Point of the story, please don’t judge other mothers. Some children like to stay in their mothers laps, some like to explore, some children go and then come back. Some kids can’t handle it when they are tired, some are quiet, some loud; but really no one knows the child quite like the parents do. No two children are the same and no two patents are the same. Everyone has their own way of doing things,even if you may not approve of it. There’s no harm in telling people what you do, but do not judge anyone. What works for you may not work for them.
Before I had children (and after having my first child) I admit I may have been guilty of been judgemental, not consciously rather a passive thought or maybe the odd fleeting comment like ‘they let their children stay awake this late’. I accept I’ve been there and done that. We all do it, some in a very direct way and some might subconsciously judge other mums. Even after Aliza was born I did, I’m not proud and I’ve learnt the hard way. You see things were quite different back then, I had one child and all my time was for her. She was fed by the clock, bathed and in bed by 7:30pm. We never stayed out later than 6:30pm to accommodate her sleep routine and I was just generally ‘by the book’ with everything I did. I was called ‘regimented’ and ‘army style’ but that was totally cool. That was my way of learning I suppose and I learnt loads in the first 3 years of having just one child. I was completely hooked to the child development books (still am) and I thought I needed to be perfect otherwise it really wasn’t good enough.

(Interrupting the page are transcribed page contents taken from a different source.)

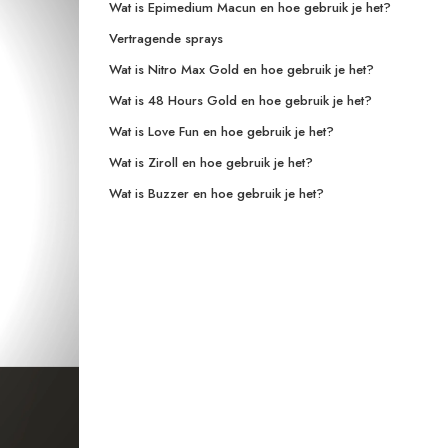
Wat is Epimedium Macun en hoe gebruik je het?
Vertragende sprays
Wat is Nitro Max Gold en hoe gebruik je het?
Wat is 48 Hours Gold en hoe gebruik je het?
Wat is Love Fun en hoe gebruik je het?
Wat is Ziroll en hoe gebruik je het?
Wat is Buzzer en hoe gebruik je het?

3 years later Ismail came along, things still stayed the same and he fell in to the same routine. It was only when I had my third child that I changed my smug perspective on motherhood and parenting. I guess I struggled, I struggled to keep things in order, the routine would go off on certain days and well what can I say, it wasn’t working as well as before. It’s only after Yusuf was born that I started to reach out to other mums on social media and try to connect with them, network and make some more sense of this newfound phase of motherhood.

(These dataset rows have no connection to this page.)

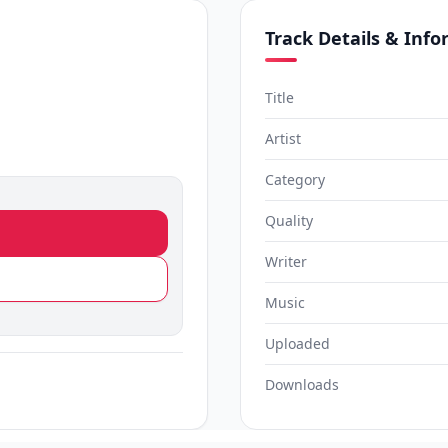
Track Details & Inf
Title
Artist
Category
Quality
Writer
Music
Uploaded
Downloads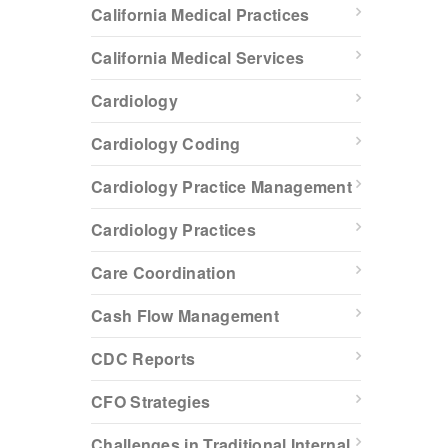
California Medical Practices
California Medical Services
Cardiology
Cardiology Coding
Cardiology Practice Management
Cardiology Practices
Care Coordination
Cash Flow Management
CDC Reports
CFO Strategies
Challenges in Traditional Internal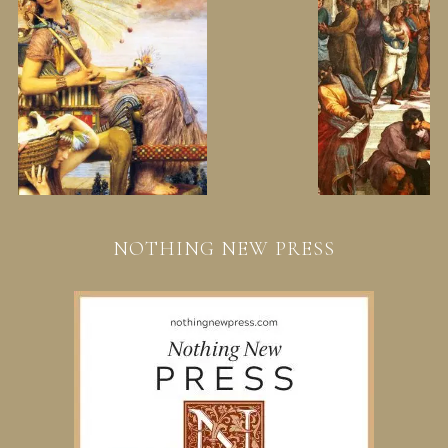
NOTHING NEW PRESS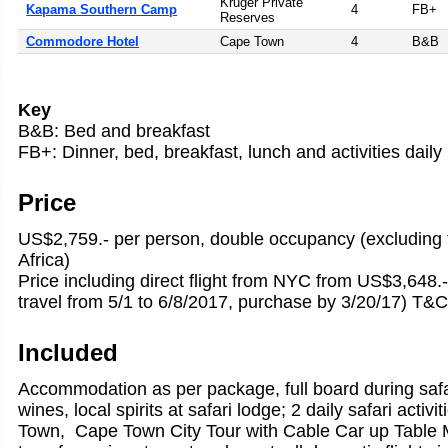
Kruger Private
Kapama Southern Camp
4
FB+
Reserves
Commodore Hotel
Cape Town
4
B&B
Key
B&B: Bed and breakfast
FB+: Dinner, bed, breakfast, lunch and activities daily
Price
US$2,759.- per person, double occupancy (excluding f
Africa)
Price including direct flight from NYC from US$3,648.-
travel from 5/1 to 6/8/2017, purchase by 3/20/17) T&C
Included
Accommodation as per package, full board during safa
wines, local spirits at safari lodge; 2 daily safari activ
Town, Cape Town City Tour with Cable Car up Table M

I learnt a whole new way of doing things, that you can be laid back and have discipline, your children learn for themselves too and to can create an environment where they will thrive and you do not have to spoon feed them everything. You can put your children to bed late some nights, it isn’t the end of the world. Some days dinner will be a bit later, but that’s okay …that’s life. No ones perfect and neither am I. As long as we have a willingness to go, motivation and enthusiasm for our children we will always be perfect in their beautiful eyes and that’s all that counts for me now.

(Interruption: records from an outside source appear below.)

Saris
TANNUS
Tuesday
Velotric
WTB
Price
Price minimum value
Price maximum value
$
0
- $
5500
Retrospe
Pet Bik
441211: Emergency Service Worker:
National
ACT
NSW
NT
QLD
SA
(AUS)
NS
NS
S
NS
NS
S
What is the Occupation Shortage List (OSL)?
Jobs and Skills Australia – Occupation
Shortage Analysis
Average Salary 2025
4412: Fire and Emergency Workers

My boys are very active, independent and can’t sit in one place for too long. Sometimes it only takes a few seconds for Ismail to spill the milk, or Yusuf to throw the books off my bookshelf. In the same way, it took a few seconds for him to push the pushchair forward (we should have put the breaks on..my mistake) but rather than judging one another let’s seek to understand and even help another sister if we see she needs help.
Some mothers choose to breast feed, some don’t. Some mothers are laid back, some like to hold on to their child more. Some mothers are funny, some are loving, some are busy with life…mums don’t judge one another. No one can really teach you how to do things, you can take advice but ultimately you need to find your own way, what works for YOU. Motherhood is challenging, it’s draining, it’s everyday of our life and it’s heavy on our shoulders. Let’s empathise, understand and connect with other mothers rather than wanting show others down. The only way you will win respect and raise yourself is by lifting others. Help, encourage and leave a few kind words where ever you can, spread kindness and love and see how it returns to you in some of the most beautiful ways.
May Allah bless all the beautiful mothers who care for their children, whose whole world revolves around them and those who make mistakes but never give up.
Keep me in your Duas my beautiful sisters.